Rising fuel prices has been a cause of concern for Carnival Corporation, which adversely affected the quarterly earnings by 20 cents.
Total revenue spiked by 10.3% from the prior-year period to $3.2 billion. Net revenue yield at current dollar increased 2.4% from the prior-year quarter, largely attributable to a favorable foreign exchange rate. On a constant currency basis, net revenue yield rose 2.0% from the prior-year quarter, versus Carnival Corporation’s guidance of up 1% to 2%. Gross revenue yields increased just 0.4% in current dollars, driven by lower air transportation revenues.
Net cruise costs, including fuel, climbed 4.2% from the year-ago level on a constant dollar basis. Fuel price of $498 per metric ton was up 64% year over year and was a considerable decrease from Carnival Corporation’s guidance of $511 metric ton.
Net income for the quarter totaled $252.0 million, down from $264 million or 33 cents in the prior-year period. Carnival Corporation’s revenue growth had no material impact on the net income, given that fuel costs more than doubled on a year-over-year basis.
Segment Revenues:
Passenger Tickets: Revenues from Passenger Tickets increased to $2,427 million from $2,242 million in the second quarter of 2009.
Onboard and Other: Revenues from Onboard and Other jumped to $737 million from $673 million in the prior-year quarter.
Other: Revenues from the Other segment declined to $31 million from $33 million in the year-ago quarter.

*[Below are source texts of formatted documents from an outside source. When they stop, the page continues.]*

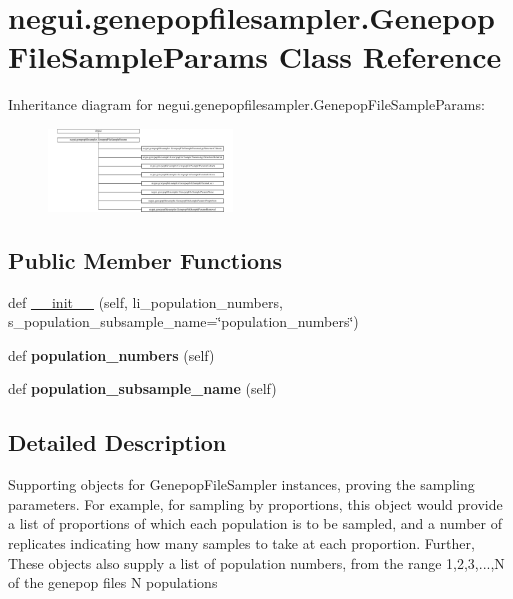 \hypertarget{classnegui_1_1genepopfilesampler_1_1GenepopFileSampleParams}{}\section{negui.\+genepopfilesampler.\+Genepop\+File\+Sample\+Params Class Reference}
\label{classnegui_1_1genepopfilesampler_1_1GenepopFileSampleParams}
Inheritance diagram for negui.\+genepopfilesampler.\+Genepop\+File\+Sample\+Params\+:\begin{figure}[H]
\begin{center}
\leavevmode
\includegraphics[height=2.193212cm]{classnegui_1_1genepopfilesampler_1_1GenepopFileSampleParams}
\end{center}
\end{figure}
\subsection*{Public Member Functions}
\begin{DoxyCompactItemize}
\item 
def \hyperlink{classnegui_1_1genepopfilesampler_1_1GenepopFileSampleParams_adb4c66f2bffa0a2eca84ed3dd3bc6385}{\+\_\+\+\_\+init\+\_\+\+\_\+} (self, li\+\_\+population\+\_\+numbers, s\+\_\+population\+\_\+subsample\+\_\+name=\char`\"{}population\+\_\+numbers\char`\"{})
\item 
def {\bfseries population\+\_\+numbers} (self)\hypertarget{classnegui_1_1genepopfilesampler_1_1GenepopFileSampleParams_a5ecc667eef35a832923e5c4ce659cfe7}{}\label{classnegui_1_1genepopfilesampler_1_1GenepopFileSampleParams_a5ecc667eef35a832923e5c4ce659cfe7}

\item 
def {\bfseries population\+\_\+subsample\+\_\+name} (self)\hypertarget{classnegui_1_1genepopfilesampler_1_1GenepopFileSampleParams_ab3ae1c545edd5230e6c37db9507d0535}{}\label{classnegui_1_1genepopfilesampler_1_1GenepopFileSampleParams_ab3ae1c545edd5230e6c37db9507d0535}

\end{DoxyCompactItemize}


\subsection{Detailed Description}
\begin{DoxyVerb}Supporting objects for GenepopFileSampler instances,
proving the sampling parameters.  For example, for 
sampling by proportions, this object would provide
a list of proportions of which each population is to 
be sampled, and a number of replicates indicating how
many samples to take at each proportion.  Further,
These objects also supply a list of population numbers,
from the range 1,2,3,...,N of the genepop files N
populations
\end{DoxyVerb}
 

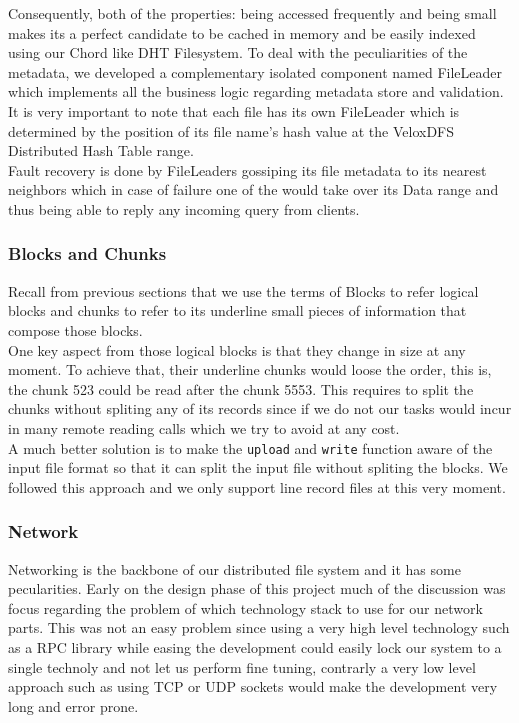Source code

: Consequently, both of the properties: being accessed frequently and being small makes its a perfect candidate to be cached in memory and be easily indexed using our Chord like DHT Filesystem. To deal with the peculiarities of the metadata, we developed a complementary isolated component named FileLeader which implements all the business logic regarding metadata store and validation. It is very important to note that each file has its own FileLeader which is determined by the position of its file name's hash value at the VeloxDFS Distributed Hash Table range. \\

Fault recovery is done by FileLeaders gossiping its file metadata to its nearest neighbors which in case of failure one of the would take over its Data range and thus being able to reply any incoming query from clients. 

\subsubsection{Blocks and Chunks}
Recall from previous sections that we use the terms of Blocks to refer logical blocks and chunks to refer to its underline small pieces of information that compose those blocks. \\
One key aspect from those logical blocks is that they change in size at any moment. To achieve that, 
their underline chunks would loose the order, this is, the chunk 523 could be read after the chunk 5553. This requires to split the chunks without spliting any of its records since if we do not our tasks would incur in many remote reading calls which we try to avoid at any cost. \\
A much better solution is to make the \texttt{upload} and \texttt{write} function aware of the input file format so that it can split the input file without spliting the blocks. We followed this approach and we only support line record files at this very moment.


\subsubsection{Network}
Networking is the backbone of our distributed file system and it has some pecularities. Early on the
design phase of this project much of the discussion was focus regarding the problem of which technology stack to use for our network parts. This was not an easy problem since using a very high level technology such as a RPC library while easing the development could easily lock our system to a single technoly and not let us perform fine tuning, contrarly a very low level approach such as using TCP or UDP sockets would make the development very long and error prone. \\

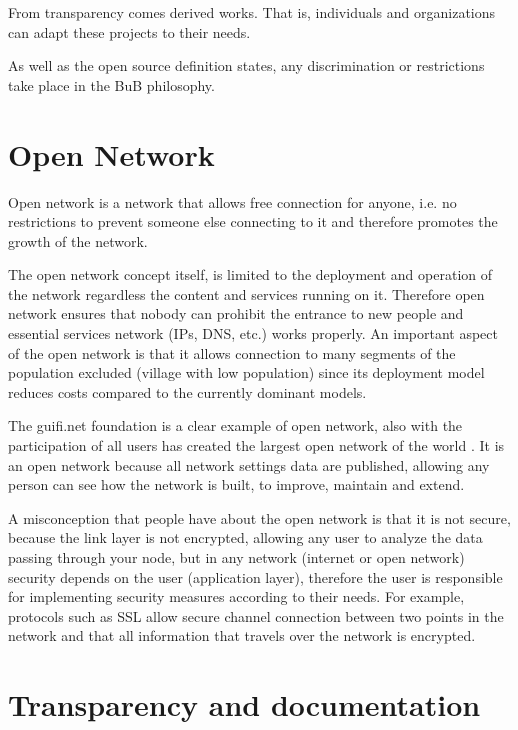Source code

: \documentclass[draftclsnofoot,12pt,journal,onecolumn]{IEEEtran}
\begin{document}
From transparency comes derived works. That is, individuals and organizations can adapt these projects to their needs.

As well as the open source definition states, any discrimination or restrictions take place in the BuB philosophy.




\section{Open Network}
\label{sec:open-network}

Open network is a network that allows free connection for anyone, i.e. no restrictions to prevent someone else connecting to it and therefore promotes the growth of the network.


The open network concept itself, is limited to the deployment and operation of the network regardless the content and services running on it. Therefore open network ensures that nobody can prohibit the entrance to new people and essential services network (IPs, DNS, etc.) works properly. An important aspect of the open network is that it allows connection to many segments of the population excluded (village with low population) since its deployment model reduces costs compared to the currently dominant models.


The guifi.net foundation is a clear example of open network, also with the participation of all users has created the largest open network of the world \cite{oliver2010wca}. It is an open network because all network settings data are published, allowing any person can see how the network is built, to improve, maintain and extend.


A misconception that people have about the open network is that it is not secure, because the link layer is not encrypted, allowing any user to analyze the data passing through your node, but in any network (internet or open network) security depends on the user (application layer), therefore the user is responsible for implementing security measures according to their needs. For example, protocols such as SSL allow secure channel connection between two points in the network and that all information that travels over the network is encrypted.


\section{Transparency and documentation}
\label{sec:documentation}
\end{document}

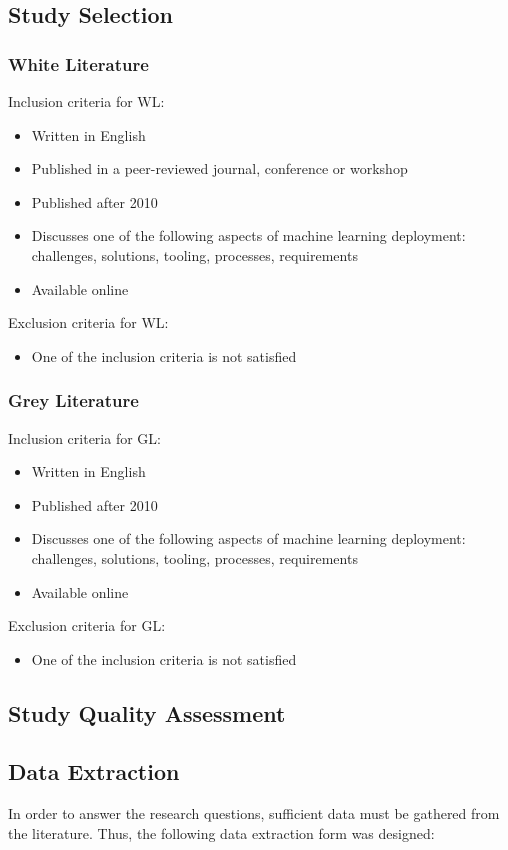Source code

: \subsection{Study Selection}
\subsubsection{White Literature}
Inclusion criteria for WL:
\begin{itemize}
    \item Written in English
    \item Published in a peer-reviewed journal, conference or workshop
    \item Published after 2010
    \item Discusses one of the following aspects of machine learning deployment: challenges, solutions, tooling, processes, requirements
    \item Available online
\end{itemize}

Exclusion criteria for WL:
\begin{itemize}
    \item One of the inclusion criteria is not satisfied
\end{itemize}

\subsubsection{Grey Literature}
Inclusion criteria for GL:
\begin{itemize}
    \item Written in English
    \item Published after 2010
    \item Discusses one of the following aspects of machine learning deployment: challenges, solutions, tooling, processes, requirements
    \item Available online
\end{itemize}

Exclusion criteria for GL:
\begin{itemize}
    \item One of the inclusion criteria is not satisfied
\end{itemize}

\subsection{Study Quality Assessment}
\subsection{Data Extraction}
In order to answer the research questions, sufficient data must be gathered from the literature.
Thus, the following data extraction form was designed:

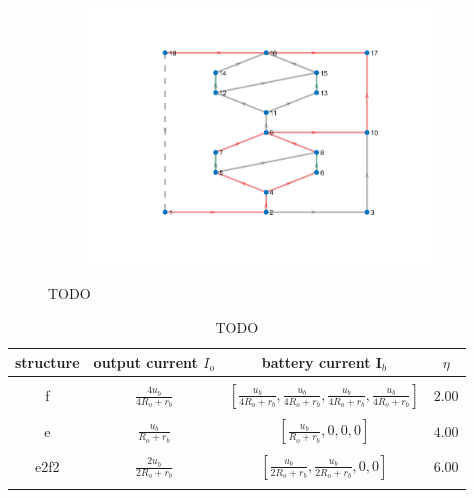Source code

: \documentclass{article}
\begin{document}
\begin{figure}[htbp]
\begin{subfigure}[b]{0.3\textwidth}
    \caption{}
    \label{fig:e4-mac}
  \end{subfigure}
  \hspace{0.05\textwidth}
  \begin{subfigure}[b]{0.45\textwidth}
    \includegraphics[width=\textwidth]{../attachments/e2f2-dege-mac.png}
    \caption{}
    \label{fig:e2f2-mac}
  \end{subfigure}
    
  \caption{TODO}
  \label{fig:d-structure}
\end{figure}


\begin{table}[h]
    \caption{TODO}
    \label{tab:d-structure}
    \begin{tabular}{cccc}
        \hline
        structure &  output current $I_o$       & battery current $\bm{I}_b$       & $\eta$        \\ 
        \hline\\
        f &  $\displaystyle\frac{4u_b}{4R_o + r_b}$ &  $\displaystyle\left[\frac{u_b}{4R_o + r_b},\frac{u_b}{4R_o + r_b},\frac{u_b}{4R_o + r_b},\frac{u_b}{4R_o + r_b}\right]$   & $2.00$ \\ 
        \\
        e &  $\displaystyle\frac{u_b}{R_o + r_b}$ &  $\displaystyle\left[\frac{u_b}{R_o + r_b},0,0,0\right]$   & $4.00$ \\ 
        \\ 
        e2f2 &  $\displaystyle\frac{2u_b}{2R_o + r_b}$ &  $\displaystyle\left[\frac{u_b}{2R_o + r_b},\frac{u_b}{2R_o + r_b},0,0\right]$   & $6.00$ \\ 
        \\
        \hline
    \end{tabular}
\end{table}
\end{document}
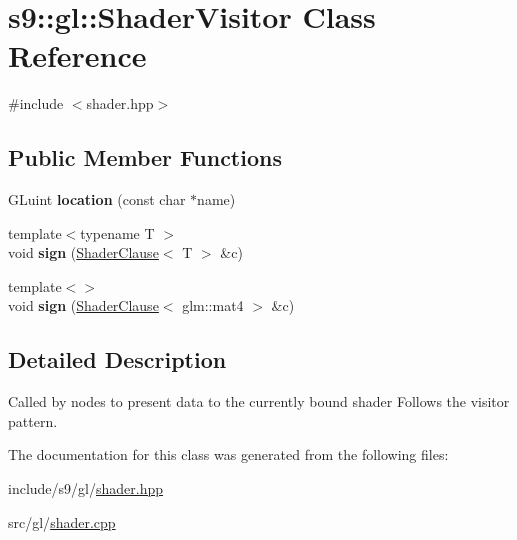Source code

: \hypertarget{classs9_1_1gl_1_1ShaderVisitor}{\section{s9\-:\-:gl\-:\-:Shader\-Visitor Class Reference}
\label{classs9_1_1gl_1_1ShaderVisitor}
}


{\ttfamily \#include $<$shader.\-hpp$>$}

\subsection*{Public Member Functions}
\begin{DoxyCompactItemize}
\item 
\hypertarget{classs9_1_1gl_1_1ShaderVisitor_a027672292c9ed8674ef6d42367d7f5c2}{G\-Luint {\bfseries location} (const char $\ast$name)}\label{classs9_1_1gl_1_1ShaderVisitor_a027672292c9ed8674ef6d42367d7f5c2}

\item 
\hypertarget{classs9_1_1gl_1_1ShaderVisitor_a6f4dc7ed3511ee490f0c2f30db2096f5}{{\footnotesize template$<$typename T $>$ }\\void {\bfseries sign} (\hyperlink{structs9_1_1gl_1_1ShaderClause}{Shader\-Clause}$<$ T $>$ \&c)}\label{classs9_1_1gl_1_1ShaderVisitor_a6f4dc7ed3511ee490f0c2f30db2096f5}

\item 
\hypertarget{classs9_1_1gl_1_1ShaderVisitor_ae15a369eeff93daa9d884fb746fd793a}{{\footnotesize template$<$$>$ }\\void {\bfseries sign} (\hyperlink{structs9_1_1gl_1_1ShaderClause}{Shader\-Clause}$<$ glm\-::mat4 $>$ \&c)}\label{classs9_1_1gl_1_1ShaderVisitor_ae15a369eeff93daa9d884fb746fd793a}

\end{DoxyCompactItemize}


\subsection{Detailed Description}
Called by nodes to present data to the currently bound shader Follows the visitor pattern. 

The documentation for this class was generated from the following files\-:\begin{DoxyCompactItemize}
\item 
include/s9/gl/\hyperlink{shader_8hpp}{shader.\-hpp}\item 
src/gl/\hyperlink{shader_8cpp}{shader.\-cpp}\end{DoxyCompactItemize}
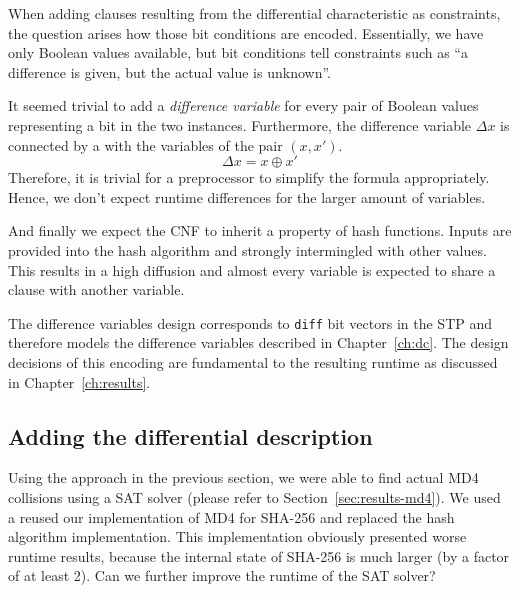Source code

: When adding clauses resulting from
the differential characteristic as constraints, the question arises how those
bit conditions are encoded. Essentially, we have only Boolean values available,
but bit conditions tell constraints such as \enquote{a difference is given,
but the actual value is unknown}.

It seemed trivial to add a \emph{difference variable} for every pair of Boolean
values representing a bit in the two instances. Furthermore, the difference
variable $\Delta x$ is connected by a  with the variables of the pair $(x, x')$.
\[ \Delta x = x \oplus x' \]
Therefore, it is trivial for a preprocessor to simplify the formula
appropriately. Hence, we don't expect runtime differences for the larger
amount of variables.

And finally we expect the CNF to inherit a property of hash functions.
Inputs are provided into the hash algorithm and strongly intermingled
with other values. This results in a high diffusion and almost every
variable is expected to share a clause with another variable.

The difference variables design corresponds to \texttt{diff} bit vectors
in the STP and therefore models the difference variables described
in Chapter~\ref{ch:dc}.
The design decisions of this encoding are fundamental to the resulting
runtime as discussed in Chapter~\ref{ch:results}.

\subsection{Adding the differential description}
\label{sec:enc-diff-desc}
%
Using the approach in the previous section, we were able to find actual MD4 collisions
using a SAT solver (please refer to Section~\ref{sec:results-md4}).
We used a reused our implementation of MD4 for SHA-256 and replaced the hash algorithm
implementation. This implementation obviously presented worse
runtime results, because the internal state of SHA-256 is much larger
(by a factor of at least 2). Can we further improve the runtime of the SAT solver?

Two new ships, P&O Cruises’ 3,100-passenger Azura and The Yachts of Seabourn’s 450-passenger Seabourn Sojourn, were delivered to Carnival Corporation during the reported quarter.
Third Quarter 2010 Guidance
- Net revenue yields are expected to remain in the range of flat to up 1% (5–6% on a constant dollar basis). Net cruise costs − excluding fuel – are expected to be up 1 to 2%, compared with the prior year on a constant dollar basis.
- Based on current fuel prices and currency exchange rates, Carnival Corporation expects earnings for the third quarter of 2010 to be in the range of $1.43 to $1.47 per share.
In the third quarter of 2010, two new ships will be launched in Europe: Holland America Line’s 2,106-passenger Nieuw Amsterdam and Cunard Line’s 2,092-passenger Queen Elizabeth. This will expand Carnival Corporation’s global foot print.
Full Year 2010 Guidance
- Carnival Corporation reiterated its net revenue yields guidance of up 2% to 3% on a constant dollar basis. However, net revenue yields on a current dollar basis are expected to remain flat, due to the unfavorable changes in exchange rate.
- Net cruise costs per available lower berth date, excluding fuel, are projected to be down 2.5% to 3.5% on a constant dollar basis.
- Fuel expenses for 2010 are expected to increase by $440.0 on a year-over-year basis, costing another 55 cents per share.
- Carnival Corporation maintained its earnings expectation for full year 2010 at $2.25 to $2.35.